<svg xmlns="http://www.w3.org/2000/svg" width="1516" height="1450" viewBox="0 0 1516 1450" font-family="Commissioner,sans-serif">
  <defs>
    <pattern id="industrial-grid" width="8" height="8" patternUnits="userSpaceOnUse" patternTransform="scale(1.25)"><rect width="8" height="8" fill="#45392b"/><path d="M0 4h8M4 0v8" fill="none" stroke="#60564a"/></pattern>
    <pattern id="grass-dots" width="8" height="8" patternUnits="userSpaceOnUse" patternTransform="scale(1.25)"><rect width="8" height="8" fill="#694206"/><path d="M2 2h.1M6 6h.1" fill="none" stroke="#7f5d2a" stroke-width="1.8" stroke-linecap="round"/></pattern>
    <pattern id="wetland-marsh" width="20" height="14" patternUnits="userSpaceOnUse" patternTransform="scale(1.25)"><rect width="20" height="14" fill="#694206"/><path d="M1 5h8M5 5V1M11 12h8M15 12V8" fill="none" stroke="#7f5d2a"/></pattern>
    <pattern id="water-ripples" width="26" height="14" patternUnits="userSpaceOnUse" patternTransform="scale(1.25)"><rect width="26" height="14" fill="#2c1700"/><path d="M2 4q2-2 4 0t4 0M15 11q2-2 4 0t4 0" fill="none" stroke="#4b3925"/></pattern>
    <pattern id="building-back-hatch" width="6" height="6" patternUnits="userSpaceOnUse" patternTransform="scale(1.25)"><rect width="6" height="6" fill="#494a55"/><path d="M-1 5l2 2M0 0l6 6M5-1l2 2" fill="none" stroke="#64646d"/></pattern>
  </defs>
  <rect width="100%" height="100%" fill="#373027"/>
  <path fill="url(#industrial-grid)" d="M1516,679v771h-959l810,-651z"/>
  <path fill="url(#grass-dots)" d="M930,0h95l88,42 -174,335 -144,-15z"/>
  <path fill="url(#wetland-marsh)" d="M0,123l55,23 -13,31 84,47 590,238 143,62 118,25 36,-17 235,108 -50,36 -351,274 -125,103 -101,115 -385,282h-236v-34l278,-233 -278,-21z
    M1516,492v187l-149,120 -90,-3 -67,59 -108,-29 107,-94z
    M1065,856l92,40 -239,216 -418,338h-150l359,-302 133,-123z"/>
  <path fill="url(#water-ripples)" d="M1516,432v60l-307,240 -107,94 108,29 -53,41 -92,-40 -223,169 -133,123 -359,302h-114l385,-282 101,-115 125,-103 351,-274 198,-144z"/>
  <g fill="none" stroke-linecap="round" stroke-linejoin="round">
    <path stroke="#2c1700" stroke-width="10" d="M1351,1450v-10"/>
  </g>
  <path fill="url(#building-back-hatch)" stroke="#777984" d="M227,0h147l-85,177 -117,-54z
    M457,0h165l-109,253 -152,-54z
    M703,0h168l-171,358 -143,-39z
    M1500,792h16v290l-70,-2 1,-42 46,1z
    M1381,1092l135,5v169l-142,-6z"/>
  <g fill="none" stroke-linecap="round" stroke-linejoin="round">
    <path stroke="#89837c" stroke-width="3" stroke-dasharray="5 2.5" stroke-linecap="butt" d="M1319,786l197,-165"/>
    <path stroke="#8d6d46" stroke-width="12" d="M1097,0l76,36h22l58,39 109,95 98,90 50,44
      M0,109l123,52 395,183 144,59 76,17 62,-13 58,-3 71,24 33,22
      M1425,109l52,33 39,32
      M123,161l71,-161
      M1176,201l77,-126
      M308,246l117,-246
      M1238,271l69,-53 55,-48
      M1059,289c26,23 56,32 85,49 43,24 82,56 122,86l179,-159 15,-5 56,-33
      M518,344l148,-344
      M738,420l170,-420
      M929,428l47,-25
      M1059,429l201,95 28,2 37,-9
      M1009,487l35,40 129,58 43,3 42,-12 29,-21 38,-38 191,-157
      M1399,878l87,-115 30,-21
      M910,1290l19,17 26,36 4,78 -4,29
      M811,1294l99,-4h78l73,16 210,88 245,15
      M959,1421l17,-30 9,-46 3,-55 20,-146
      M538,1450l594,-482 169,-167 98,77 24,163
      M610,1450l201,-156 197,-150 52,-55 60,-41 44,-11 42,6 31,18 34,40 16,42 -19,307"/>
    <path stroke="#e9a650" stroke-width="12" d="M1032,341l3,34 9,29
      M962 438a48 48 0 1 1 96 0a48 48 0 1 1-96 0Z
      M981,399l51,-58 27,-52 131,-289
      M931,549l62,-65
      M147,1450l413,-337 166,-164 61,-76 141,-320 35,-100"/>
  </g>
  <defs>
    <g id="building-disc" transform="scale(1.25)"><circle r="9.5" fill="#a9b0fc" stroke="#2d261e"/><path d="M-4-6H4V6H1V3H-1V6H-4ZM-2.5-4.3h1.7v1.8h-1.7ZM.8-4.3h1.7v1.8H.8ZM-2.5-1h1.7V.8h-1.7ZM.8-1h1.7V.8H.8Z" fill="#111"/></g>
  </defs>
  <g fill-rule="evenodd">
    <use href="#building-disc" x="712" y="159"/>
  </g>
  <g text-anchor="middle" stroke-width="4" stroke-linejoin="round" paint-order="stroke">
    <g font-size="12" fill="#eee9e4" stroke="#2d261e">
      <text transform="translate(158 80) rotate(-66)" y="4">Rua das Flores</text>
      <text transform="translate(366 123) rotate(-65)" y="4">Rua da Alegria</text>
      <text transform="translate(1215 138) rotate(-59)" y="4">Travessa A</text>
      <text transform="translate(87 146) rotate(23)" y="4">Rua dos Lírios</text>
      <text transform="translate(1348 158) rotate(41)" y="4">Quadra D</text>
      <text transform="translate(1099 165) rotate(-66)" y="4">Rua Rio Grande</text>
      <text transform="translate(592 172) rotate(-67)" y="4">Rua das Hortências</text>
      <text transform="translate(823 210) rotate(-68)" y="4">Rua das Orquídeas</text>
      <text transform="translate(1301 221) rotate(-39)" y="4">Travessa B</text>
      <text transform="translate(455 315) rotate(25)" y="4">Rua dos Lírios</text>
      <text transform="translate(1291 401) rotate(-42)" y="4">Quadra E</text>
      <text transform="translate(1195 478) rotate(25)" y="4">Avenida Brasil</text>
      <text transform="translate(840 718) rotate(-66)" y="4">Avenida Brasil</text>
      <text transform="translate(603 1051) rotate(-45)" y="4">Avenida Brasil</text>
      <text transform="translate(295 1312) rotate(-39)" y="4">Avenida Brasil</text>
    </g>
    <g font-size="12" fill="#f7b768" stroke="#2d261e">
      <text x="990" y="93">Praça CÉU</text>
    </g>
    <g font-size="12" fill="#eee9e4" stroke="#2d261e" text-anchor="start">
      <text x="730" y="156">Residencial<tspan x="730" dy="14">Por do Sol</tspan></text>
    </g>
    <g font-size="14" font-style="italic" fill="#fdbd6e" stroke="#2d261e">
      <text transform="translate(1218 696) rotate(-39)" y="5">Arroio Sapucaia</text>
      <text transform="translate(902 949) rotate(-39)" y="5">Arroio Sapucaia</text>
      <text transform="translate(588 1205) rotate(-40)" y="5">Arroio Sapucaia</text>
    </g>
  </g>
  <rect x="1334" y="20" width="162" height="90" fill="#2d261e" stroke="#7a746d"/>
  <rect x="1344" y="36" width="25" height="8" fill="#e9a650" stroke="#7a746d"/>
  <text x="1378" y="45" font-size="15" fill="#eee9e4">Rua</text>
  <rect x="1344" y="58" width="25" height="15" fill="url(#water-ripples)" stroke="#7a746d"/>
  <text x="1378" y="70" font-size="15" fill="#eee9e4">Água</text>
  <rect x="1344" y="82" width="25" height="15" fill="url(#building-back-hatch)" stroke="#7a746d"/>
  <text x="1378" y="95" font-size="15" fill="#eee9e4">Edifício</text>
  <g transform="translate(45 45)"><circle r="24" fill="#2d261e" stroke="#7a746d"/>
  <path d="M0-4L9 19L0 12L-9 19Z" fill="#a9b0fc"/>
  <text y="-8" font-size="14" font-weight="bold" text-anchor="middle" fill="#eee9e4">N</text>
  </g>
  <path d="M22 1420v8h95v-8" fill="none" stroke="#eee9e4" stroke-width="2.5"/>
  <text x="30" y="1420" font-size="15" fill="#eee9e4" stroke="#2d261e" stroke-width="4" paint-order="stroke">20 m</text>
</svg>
___
**What to produce:** Scan the records above for the string "middle", then select every line that holds it.

**Worked solution:**
  <g text-anchor="middle" stroke-width="4" stroke-linejoin="round" paint-order="stroke">
  <text y="-8" font-size="14" font-weight="bold" text-anchor="middle" fill="#eee9e4">N</text>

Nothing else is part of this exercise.